Eleven years ago, my firstborn son died an hour after he was born. Two years later we lost our next child, named Ellie, about five months into my pregnancy. Losing Caleb was a spiritual crisis for me. I had to face doubts I didn't know I had about the existence of God. With a lot of support I worked through that and I believe God answered me. That process was a blessing, but it was exhausting - spiritually and emotionally. Then we lost Ellie, and I felt like after I'd just clawed my way out of a deep pit, God walked up and kicked me in the face and knocked me right back in. Whether or not he existed, I did not care. I was done. A few months later I was running and thinking through giving up. I thought, "I've got to get it together. I can't give up. That would kill Chris, and it would kill my parents. They've done so much for me and have loved me so well through this." Then I had a thought that I believe came from God: "How much do Chris and your parents love you??? How much do I love you. I sent Jesus to die on a cross for you, and you've completely discounted that."
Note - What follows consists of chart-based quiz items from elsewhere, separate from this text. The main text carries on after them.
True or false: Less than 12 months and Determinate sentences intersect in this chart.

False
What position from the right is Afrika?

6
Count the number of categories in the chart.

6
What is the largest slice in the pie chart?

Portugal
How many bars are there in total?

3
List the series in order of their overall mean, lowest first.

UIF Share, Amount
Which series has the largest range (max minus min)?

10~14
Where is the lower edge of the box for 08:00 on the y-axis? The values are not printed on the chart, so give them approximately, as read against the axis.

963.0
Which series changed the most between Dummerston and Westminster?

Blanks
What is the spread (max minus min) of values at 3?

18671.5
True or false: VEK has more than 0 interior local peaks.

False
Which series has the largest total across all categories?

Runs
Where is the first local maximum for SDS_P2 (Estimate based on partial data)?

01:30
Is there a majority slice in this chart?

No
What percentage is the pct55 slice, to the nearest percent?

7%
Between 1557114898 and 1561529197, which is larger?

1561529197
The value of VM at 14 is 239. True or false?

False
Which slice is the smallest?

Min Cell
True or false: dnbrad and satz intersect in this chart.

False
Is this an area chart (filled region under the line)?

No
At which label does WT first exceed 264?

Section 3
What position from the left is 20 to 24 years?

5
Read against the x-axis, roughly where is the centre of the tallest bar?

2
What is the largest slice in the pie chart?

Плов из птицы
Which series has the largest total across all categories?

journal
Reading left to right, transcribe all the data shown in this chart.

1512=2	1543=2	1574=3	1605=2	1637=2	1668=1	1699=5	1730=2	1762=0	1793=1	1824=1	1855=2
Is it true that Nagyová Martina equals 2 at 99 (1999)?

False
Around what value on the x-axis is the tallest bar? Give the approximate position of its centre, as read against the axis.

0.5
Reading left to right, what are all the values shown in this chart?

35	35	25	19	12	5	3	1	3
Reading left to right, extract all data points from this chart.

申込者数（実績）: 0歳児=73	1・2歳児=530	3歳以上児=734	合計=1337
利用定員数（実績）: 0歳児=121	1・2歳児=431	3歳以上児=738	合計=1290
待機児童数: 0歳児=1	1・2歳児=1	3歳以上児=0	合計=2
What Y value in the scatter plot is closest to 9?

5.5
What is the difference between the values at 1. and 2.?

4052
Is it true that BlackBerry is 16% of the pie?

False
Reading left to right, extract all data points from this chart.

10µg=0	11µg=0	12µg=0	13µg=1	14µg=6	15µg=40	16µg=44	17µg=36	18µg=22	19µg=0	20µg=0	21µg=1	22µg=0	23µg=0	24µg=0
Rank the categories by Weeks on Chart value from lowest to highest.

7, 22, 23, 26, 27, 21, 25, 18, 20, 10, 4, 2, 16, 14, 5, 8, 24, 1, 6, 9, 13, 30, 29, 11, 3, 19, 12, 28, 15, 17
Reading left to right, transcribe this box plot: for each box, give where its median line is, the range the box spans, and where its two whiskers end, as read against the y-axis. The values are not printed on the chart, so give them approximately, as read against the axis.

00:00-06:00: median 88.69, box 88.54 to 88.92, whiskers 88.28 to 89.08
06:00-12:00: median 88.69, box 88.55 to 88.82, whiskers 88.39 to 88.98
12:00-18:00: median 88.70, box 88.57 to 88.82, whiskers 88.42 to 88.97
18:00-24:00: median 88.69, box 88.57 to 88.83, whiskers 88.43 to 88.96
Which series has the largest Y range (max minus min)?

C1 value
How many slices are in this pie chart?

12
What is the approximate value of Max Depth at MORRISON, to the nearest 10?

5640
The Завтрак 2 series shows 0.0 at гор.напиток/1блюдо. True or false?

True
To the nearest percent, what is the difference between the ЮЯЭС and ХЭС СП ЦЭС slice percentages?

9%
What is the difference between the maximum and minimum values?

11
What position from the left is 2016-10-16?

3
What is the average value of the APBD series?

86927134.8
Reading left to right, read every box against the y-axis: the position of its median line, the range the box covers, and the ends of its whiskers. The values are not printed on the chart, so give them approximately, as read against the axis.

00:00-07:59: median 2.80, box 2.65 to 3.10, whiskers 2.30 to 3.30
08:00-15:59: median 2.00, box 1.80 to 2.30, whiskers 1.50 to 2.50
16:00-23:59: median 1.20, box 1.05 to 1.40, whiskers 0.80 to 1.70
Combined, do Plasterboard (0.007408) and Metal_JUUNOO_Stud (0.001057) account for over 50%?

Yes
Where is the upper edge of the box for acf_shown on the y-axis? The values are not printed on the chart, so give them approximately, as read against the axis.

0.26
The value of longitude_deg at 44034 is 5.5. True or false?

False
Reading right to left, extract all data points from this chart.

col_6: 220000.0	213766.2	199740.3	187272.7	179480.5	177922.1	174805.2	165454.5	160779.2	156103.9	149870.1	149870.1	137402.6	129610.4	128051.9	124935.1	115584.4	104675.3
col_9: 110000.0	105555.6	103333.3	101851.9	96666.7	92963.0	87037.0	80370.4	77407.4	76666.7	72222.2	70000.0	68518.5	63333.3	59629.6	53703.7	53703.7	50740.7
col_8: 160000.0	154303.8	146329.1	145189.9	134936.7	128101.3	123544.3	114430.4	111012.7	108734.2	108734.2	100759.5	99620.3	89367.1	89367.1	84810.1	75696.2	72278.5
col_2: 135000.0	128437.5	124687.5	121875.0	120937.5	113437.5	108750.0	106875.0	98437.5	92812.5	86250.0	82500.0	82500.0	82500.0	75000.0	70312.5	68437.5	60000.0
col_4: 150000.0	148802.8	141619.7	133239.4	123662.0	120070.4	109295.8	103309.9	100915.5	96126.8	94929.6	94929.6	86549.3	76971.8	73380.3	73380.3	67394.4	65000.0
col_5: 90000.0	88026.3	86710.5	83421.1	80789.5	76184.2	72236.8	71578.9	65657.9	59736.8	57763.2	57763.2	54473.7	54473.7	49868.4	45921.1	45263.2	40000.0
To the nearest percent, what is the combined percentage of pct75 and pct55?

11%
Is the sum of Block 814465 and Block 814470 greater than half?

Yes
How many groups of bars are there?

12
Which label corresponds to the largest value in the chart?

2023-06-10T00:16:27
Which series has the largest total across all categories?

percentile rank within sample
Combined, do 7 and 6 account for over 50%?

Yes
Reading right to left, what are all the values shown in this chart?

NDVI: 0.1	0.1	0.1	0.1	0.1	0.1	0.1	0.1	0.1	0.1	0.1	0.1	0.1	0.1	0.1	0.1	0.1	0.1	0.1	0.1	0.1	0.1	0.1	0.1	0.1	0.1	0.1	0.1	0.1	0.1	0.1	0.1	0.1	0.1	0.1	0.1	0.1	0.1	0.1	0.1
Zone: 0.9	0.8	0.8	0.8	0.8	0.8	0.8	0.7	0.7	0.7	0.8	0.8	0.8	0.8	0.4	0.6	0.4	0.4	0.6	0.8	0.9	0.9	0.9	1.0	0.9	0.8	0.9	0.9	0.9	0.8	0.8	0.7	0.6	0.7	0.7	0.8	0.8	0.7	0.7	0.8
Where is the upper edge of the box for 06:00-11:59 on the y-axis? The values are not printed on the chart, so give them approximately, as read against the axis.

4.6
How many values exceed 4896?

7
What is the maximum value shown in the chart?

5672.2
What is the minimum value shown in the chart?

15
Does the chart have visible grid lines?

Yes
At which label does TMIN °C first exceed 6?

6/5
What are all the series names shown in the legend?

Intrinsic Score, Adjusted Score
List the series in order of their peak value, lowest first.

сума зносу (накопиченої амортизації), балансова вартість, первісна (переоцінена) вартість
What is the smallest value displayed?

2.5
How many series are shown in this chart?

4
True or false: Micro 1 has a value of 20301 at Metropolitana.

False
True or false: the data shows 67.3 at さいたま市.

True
That was the beginning of a slow softening and shift for me. Jesus changes everything. I didn't understand why God would allow this to happen to me again, but I began to rest in the assurance that I'm loved - and by a God who didn't spare himself. Jesus makes the things okay that are not okay.
I started Reason for God by Tim Keller this week (fantastic so far) and it's brought that truth back. Here's a quote:
If we again ask the question: "Why does God allow evil and suffering to continue?" and we look at the cross of Jesus, we still do not know what the answer is. However, we now know what the answer isn't. It can't be that he doesn't love us.